### Page extract:
# Figurita



## WhiteDove (Apr 2, 2013)

I am considering getting some Figuritas.
I have homers now.
Could I free fly, from the coop, figuritas with the homers?
What I mean is, would they likely return to the coop.
Do they fly well? 
Is a Valencian Figurita a different breed then just figurita?
Anything special I should know about figuritas please let me know.
Are they Minesota hardy in a good, unheated coop?


----------



## RamseyRingnecks (Jun 18, 2013)

I'm homing to get a nice black pair of Figurita here shortly.

Don't have any answers, but I'm also curious and following.


----------



## Jass SamOplay (May 29, 2012)

> The Valencian Figurita is considered a rare breed pigeon.
> 
> Origin: This ancient breed originated in Valencia, Spain.
> 
> ...


....O_O....


----------



## Jass SamOplay (May 29, 2012)

Homers and figuritas are different from eachother. Figs don't have homing instincts like homers. You can't fly them with your homers. You'll have to fly them separately,WhiteDove. Figuritas inspite of being strong flyers, are prone to predator attacks. So be careful
Yes they can survive the winters without any artificial warmth.


----------



## WhiteDove (Apr 2, 2013)

*Thanks*

Thanks for the replies.
I will be getting 2 pair of small, all white, figs later this week.
I saw them. They are very fast in the coop. The guy I am getting them from doesn't fly his birds. He lives on a large swamp attached to a lake. Perfect hawk territory. Also duck hunting territory and pigeons are legal in MN.
I live on a farm. When I produce extras figs I will try flying them.
I love to watch my homers zoom through the trees. All the neighbors know my homers are white and would not shoot them.


----------



## RamseyRingnecks (Jun 18, 2013)

Thanks, Jass!

Whitedove, if you go to the fanciers topics near the bottom of the site and look in Show pigeons, there was a discussion on Figurita recently.

Jass was kind enough to copy the breed info used to spark the dialogue.


----------



## Whytpigeon (Sep 14, 2015)

WhiteDove said:


> I am considering getting some Figuritas.
> I have homers now.

### Dataset section:
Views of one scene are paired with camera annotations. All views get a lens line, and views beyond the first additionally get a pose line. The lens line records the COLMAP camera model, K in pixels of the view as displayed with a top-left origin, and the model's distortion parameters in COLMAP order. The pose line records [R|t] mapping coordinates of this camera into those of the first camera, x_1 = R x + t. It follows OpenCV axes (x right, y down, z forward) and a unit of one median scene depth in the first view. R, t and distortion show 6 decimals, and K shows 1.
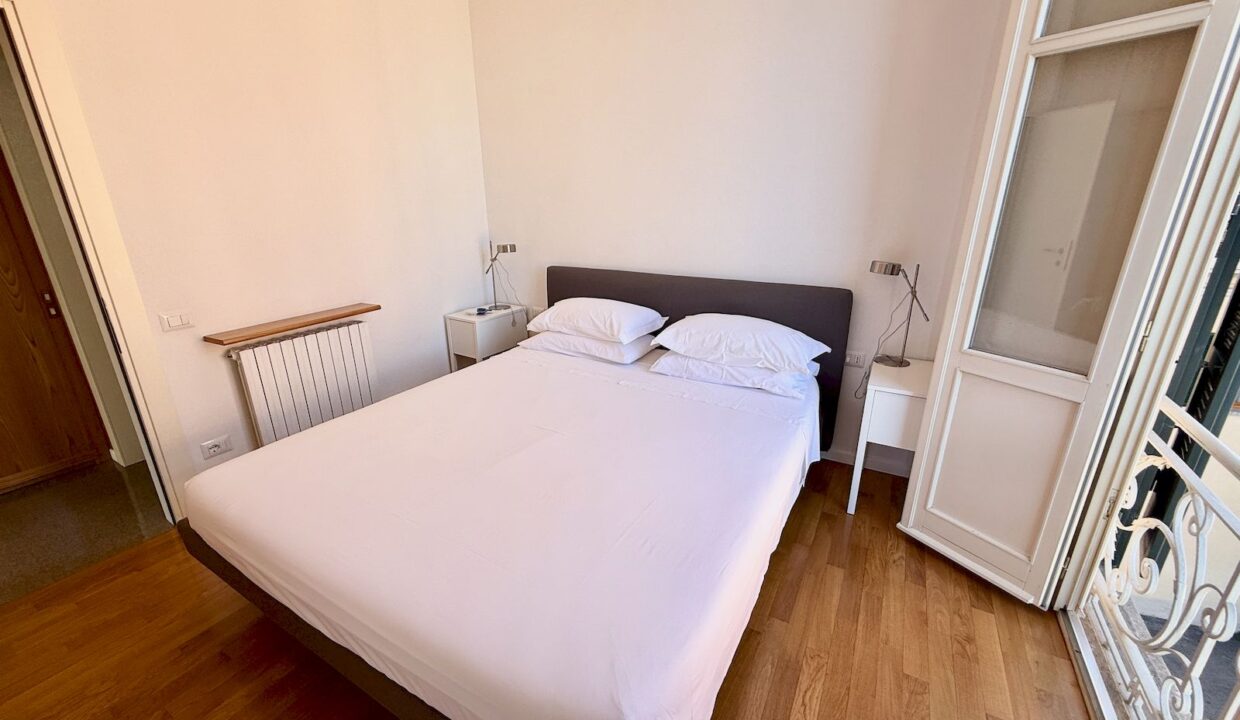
lens RADIAL K [[495.3, 0, 615.6], [0, 495.3, 358.6], [0, 0, 1]] dist [0.001244, -0.000181]
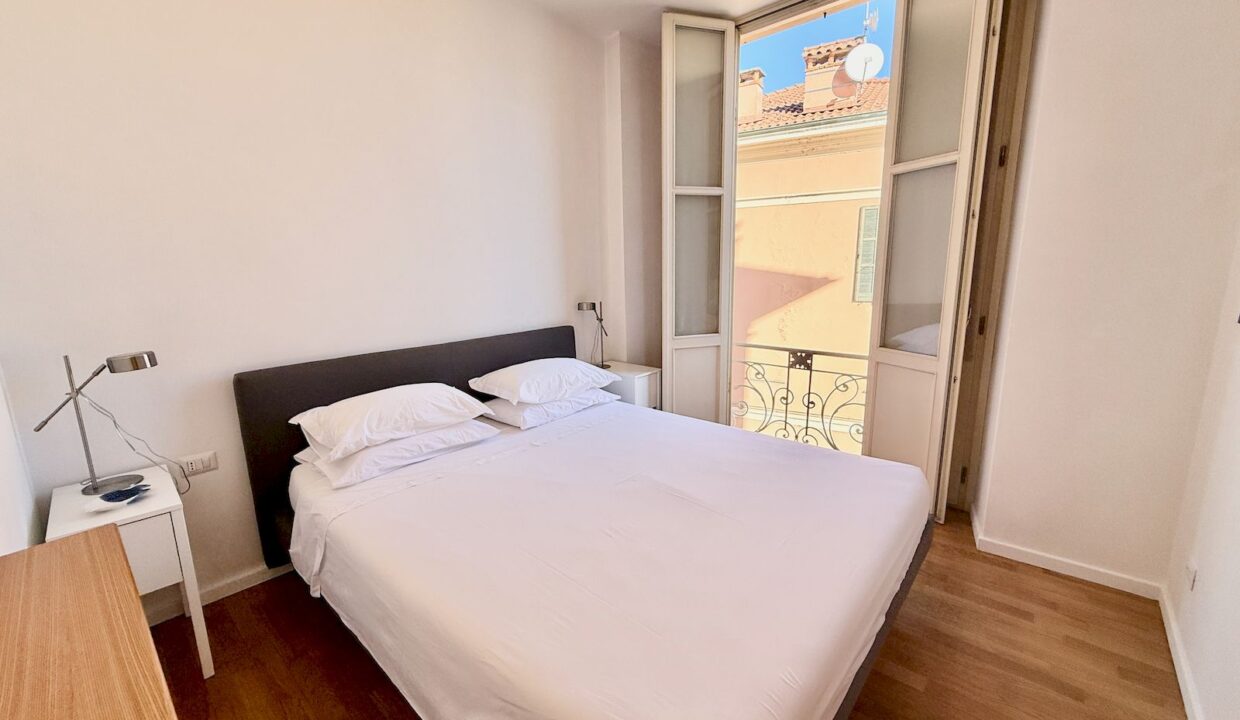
lens RADIAL K [[497.4, 0, 615.5], [0, 497.4, 361.9], [0, 0, 1]] dist [0.000516, -0.000188]
pose [[0.206363, -0.186669, 0.960505, -0.864598], [0.330117, 0.937362, 0.111246, -0.159820], [-0.921107, 0.294122, 0.255059, 0.562515]]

### Directions for this task:
In the Figurita thread, where does the quoted breed description say the Valencian Figurita originated?

### Output of the task:
Valencia, Spain.